Хотя подполковник с Богдановым и Витьком уже скрылись в здании, стрельба на дворе продолжалась, правда, неизвестно по кому.
Откуда-то сбоку на переползавшего Бармина пахнуло сырым теплом: у основания стены обозначилась стальная решетка, сквозь которую пробивался пар.
Бармин схватился за решетку руками. Прутья были намертво заделаны в бетон. Бармин вытащил из сумки металлическое яйцо гранаты и втиснул его между решеткой и стеной, потом выдернул чеку и с низкого старта кинулся в сторону.
Взрывом решетку вырвало из бетона, и тут же в дыру устремился… Эдик.
Бармин открыл рот от удивления: Артист был стремителен, как заяц, и сообразителен, как змея, особенно когда это касалось спасения его жизни. За Эдиком, как нитка за иголкой, в дыру юркнул толстяк. Именно юркнул, словно и не был толст и неповоротлив. Последним ногами вперед полез Бармин.
– Как тебя встретишь, Бармин, так непременно загремишь под землю! – ворчал Артист, с ненавистью поглядывая на держащего его за рукав толстяка.

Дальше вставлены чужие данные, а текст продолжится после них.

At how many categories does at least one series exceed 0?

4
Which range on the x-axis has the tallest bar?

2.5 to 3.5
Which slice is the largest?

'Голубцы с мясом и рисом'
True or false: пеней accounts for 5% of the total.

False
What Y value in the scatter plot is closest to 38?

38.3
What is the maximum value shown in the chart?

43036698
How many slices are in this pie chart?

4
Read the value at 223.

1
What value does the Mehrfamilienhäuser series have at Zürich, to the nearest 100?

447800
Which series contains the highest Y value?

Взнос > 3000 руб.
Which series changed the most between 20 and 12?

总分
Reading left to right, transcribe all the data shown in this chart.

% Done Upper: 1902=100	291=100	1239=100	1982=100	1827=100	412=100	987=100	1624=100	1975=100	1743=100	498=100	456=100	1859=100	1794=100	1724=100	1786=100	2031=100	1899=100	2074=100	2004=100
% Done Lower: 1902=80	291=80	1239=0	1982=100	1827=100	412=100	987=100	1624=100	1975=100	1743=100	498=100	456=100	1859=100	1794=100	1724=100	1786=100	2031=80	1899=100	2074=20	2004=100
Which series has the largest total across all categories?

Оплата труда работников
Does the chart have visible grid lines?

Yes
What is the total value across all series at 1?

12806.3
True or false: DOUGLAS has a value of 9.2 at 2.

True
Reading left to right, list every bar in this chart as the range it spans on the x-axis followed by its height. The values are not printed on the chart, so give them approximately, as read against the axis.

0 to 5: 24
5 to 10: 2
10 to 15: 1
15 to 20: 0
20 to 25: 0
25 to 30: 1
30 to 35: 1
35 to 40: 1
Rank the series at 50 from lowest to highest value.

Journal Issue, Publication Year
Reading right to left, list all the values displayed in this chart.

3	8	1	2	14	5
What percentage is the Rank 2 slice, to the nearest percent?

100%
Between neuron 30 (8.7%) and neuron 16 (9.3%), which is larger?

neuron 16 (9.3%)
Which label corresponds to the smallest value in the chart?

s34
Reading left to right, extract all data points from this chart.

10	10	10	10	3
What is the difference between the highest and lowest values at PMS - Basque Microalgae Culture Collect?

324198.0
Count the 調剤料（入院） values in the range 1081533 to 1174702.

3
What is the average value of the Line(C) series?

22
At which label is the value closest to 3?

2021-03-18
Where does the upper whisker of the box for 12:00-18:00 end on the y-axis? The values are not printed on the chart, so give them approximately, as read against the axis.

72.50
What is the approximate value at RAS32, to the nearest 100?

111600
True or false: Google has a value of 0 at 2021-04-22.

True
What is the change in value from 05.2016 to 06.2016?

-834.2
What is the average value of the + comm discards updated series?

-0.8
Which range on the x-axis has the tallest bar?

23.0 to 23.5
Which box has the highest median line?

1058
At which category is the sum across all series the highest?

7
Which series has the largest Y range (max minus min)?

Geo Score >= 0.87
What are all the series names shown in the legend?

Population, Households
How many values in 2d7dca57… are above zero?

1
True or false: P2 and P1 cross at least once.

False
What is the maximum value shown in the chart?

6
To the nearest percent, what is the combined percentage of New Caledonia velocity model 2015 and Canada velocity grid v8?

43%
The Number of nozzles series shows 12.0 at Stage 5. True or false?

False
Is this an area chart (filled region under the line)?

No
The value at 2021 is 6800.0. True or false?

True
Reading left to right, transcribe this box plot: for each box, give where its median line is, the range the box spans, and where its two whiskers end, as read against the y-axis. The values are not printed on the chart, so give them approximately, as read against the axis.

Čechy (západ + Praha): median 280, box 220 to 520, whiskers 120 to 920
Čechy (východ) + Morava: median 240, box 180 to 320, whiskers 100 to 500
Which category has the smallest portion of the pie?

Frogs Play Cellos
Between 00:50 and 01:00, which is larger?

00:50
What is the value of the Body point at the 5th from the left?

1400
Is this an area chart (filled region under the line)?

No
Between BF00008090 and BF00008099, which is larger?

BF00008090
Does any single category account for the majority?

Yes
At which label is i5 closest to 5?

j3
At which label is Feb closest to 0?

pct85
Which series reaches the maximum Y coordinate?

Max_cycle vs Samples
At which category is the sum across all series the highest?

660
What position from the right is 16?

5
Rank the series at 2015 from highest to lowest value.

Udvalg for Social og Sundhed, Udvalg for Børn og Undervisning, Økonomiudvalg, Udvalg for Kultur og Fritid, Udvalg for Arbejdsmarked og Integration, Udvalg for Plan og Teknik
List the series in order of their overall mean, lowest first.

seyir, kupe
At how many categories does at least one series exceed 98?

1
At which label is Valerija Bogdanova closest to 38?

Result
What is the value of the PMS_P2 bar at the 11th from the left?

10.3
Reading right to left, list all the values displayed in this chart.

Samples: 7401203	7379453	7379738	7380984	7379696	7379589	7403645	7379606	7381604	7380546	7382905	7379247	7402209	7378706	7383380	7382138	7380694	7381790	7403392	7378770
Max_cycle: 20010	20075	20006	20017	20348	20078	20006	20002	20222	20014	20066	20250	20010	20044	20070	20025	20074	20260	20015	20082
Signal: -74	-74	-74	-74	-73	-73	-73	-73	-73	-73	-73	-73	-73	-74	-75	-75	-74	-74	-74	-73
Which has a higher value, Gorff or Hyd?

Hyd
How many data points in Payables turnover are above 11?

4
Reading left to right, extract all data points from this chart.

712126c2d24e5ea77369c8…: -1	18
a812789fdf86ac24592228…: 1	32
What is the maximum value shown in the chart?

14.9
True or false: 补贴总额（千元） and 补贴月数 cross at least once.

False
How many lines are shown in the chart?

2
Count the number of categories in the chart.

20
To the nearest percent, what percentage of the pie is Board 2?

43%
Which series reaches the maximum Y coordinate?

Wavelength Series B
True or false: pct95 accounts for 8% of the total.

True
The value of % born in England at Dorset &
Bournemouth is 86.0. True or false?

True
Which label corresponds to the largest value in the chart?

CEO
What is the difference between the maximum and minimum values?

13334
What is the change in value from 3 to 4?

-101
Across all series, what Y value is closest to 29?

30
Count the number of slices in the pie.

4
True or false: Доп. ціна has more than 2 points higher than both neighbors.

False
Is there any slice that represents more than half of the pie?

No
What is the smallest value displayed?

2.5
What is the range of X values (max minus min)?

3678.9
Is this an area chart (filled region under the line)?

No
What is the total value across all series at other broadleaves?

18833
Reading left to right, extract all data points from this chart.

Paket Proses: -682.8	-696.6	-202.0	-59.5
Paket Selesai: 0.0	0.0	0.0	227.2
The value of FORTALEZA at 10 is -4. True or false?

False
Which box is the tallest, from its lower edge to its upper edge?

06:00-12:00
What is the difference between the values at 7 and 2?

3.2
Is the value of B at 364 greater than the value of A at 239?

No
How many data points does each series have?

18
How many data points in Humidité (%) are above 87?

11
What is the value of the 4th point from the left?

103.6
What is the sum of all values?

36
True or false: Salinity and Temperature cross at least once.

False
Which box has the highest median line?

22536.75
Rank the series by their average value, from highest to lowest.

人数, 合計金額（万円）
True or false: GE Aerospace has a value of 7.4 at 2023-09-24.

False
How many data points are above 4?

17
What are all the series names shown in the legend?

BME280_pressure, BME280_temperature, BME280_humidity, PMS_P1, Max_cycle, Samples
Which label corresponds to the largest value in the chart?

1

– Не жалуйся, чревовещатель! Лучше скажи спасибо! В который раз тебя, дурака, спасаю!
– А я тебя не просил меня спасать! – взвизгнул Эдик, вырывая свой рукав из цепких пальцев Андрея Андреевича, с любовью смотрящего на него. – Скажи лучше, зачем ты сюда вернулся, да еще полез в пекло?
– А ты зачем полез? Сидел бы себе в тундре, дышал свежим воздухом.
– Я бы и сидел, если б не этот майор! Пристал, как банный лист к заднице! Отведи его на Объект, и все тут!.. Если б я, вместо тебя, идиота, попал на Материк, давно бы отдыхал душой и телом!
– В областной филармонии?
– Нет, массовиком-затейником в каком-нибудь черноморском пансионате. Я теперь, как вырвусь отсюда, сразу туда – к ласковой волне! Только на Материке жизнь и осталась!
– Нет, Артист, там жизнь пострашнее здешней! Там меня, как волчару, гнали, с улюлюканьем и милицейскими сиренами. Там теперь такие орлы, что нам с тобой лучше из-под земли не высовываться! В Евангелии знаешь что об этом сказано? Власть тьмы!
Они продирались между трубами в довольно узком, но. хорошо освещенном лабиринте.
Пятнистые побоялись лезть за ними в дыру, поэтому беглецам можно было не рвать одежду в клочья, задыхаясь от быстрого бега.
Проход тем временем сузился и перешел в трубу. Дальше передвигаться можно было только на четвереньках. Направо уходил еще один канал, из которого выплывали клочья сизого, режущего глаза тумана и доносился подозрительный запах.
– Здесь труба, а там канал с дерьмом. Куда пойдем? – спросил Бармин Эдика.
– Только не в трубу! – воскликнул Эдик, страдальчески сморщившись.